The same night, on June 30, a shed on another plot on the same site was destroyed in a suspected arson attack.

Cllr Riddle, who lives in Chester Road, has written to the Hartlepool Community Safety Team, Jesmond ward councillors and the co-ordinator of the Chester Road Neighbourhood Watch Scheme to try to give the site more protection.

He said: “The allotments are owned by Hartlepool Council and are rented to people, more than 80% are over the age of 55, who are enjoying a healthy pastime.

"They grow fruit and vegetables and raise chickens for fresh eggs. In the past allotment owners have shared produce with their home owners in Chester Road.

"I’m told some allotments aren’t covered by CCTV. I just want the council to review it.”
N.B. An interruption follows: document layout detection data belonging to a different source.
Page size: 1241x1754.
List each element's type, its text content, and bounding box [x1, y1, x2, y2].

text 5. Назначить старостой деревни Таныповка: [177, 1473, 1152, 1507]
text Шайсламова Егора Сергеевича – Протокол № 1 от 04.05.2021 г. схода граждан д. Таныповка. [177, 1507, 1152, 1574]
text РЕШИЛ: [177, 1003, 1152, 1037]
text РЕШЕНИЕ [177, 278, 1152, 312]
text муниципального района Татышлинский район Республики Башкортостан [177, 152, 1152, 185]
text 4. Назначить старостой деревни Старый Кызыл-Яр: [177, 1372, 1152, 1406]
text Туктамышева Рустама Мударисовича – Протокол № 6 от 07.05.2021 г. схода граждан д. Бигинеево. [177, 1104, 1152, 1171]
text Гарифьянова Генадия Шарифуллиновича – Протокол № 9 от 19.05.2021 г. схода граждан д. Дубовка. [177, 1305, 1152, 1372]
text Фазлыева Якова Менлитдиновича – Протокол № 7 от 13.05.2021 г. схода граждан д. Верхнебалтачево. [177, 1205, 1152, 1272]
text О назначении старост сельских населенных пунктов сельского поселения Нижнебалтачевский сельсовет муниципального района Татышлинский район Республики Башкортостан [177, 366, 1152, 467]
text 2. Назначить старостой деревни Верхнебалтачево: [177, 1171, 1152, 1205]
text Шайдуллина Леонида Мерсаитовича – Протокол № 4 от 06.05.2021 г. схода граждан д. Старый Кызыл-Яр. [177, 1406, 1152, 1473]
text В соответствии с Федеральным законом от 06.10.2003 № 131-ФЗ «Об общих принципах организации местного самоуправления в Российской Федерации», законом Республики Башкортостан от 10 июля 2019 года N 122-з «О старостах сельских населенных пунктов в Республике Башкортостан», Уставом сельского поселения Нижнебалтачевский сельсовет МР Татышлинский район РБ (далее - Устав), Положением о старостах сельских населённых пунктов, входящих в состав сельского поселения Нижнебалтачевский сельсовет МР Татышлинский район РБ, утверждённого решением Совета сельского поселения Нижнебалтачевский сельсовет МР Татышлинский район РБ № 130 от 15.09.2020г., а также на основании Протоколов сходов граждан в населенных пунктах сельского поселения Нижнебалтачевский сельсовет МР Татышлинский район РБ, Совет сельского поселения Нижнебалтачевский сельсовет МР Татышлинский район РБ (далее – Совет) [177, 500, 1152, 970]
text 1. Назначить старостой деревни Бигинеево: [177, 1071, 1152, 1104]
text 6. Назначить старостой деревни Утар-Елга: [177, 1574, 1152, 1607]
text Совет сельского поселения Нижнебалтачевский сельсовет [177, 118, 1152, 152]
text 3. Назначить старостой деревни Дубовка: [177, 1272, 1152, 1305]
Following the allotment incidents and a grass fire at a children’s play area at Bishop Cuthbert, Cllr Riddle also approached Hartlepool Community Safety Team.

Cllr Riddle said his campaign idea was rejected, adding: “I wanted them to run an awareness campaign called Do You Know what your child is doing tonight?

"The message is not getting through to parents.”

Chester Road allotments.

A council spokesman said: “The council’s allotment team has a number of measures in place to help reduce incidents of break ins, arson, theft, etc, across all of its sites.

"The allotment team also regularly meets and communicates with the representatives of the site association in order to identify any potential weakness that may affect the security of the site.

"This includes regular site visits, fencing and lock repairs, target hardening advice, use of anti-burglary paint as well as regular reminders about locking the access points to avoid opportunistic ‘walk in’ crime taking place.

"Regular updates and intelligence sharing continue to take place between the allotment, community safety and neighbourhood policing teams in order to formulate responses to issues that affect the site.

“We would also remind tenants on all council-managed allotment sites to please lock gates whenever possible, remain vigilant of people on the site, report suspicious behaviour and finally not to leave things of value on allotments that make their plot or the site a target.

“Regarding the children’s play area at Bishop Cuthbert, our playground inspector has not noticed any fire damage at the playground. The Community Safety Outreach Team has been making, and continues to make, visits to the play area.”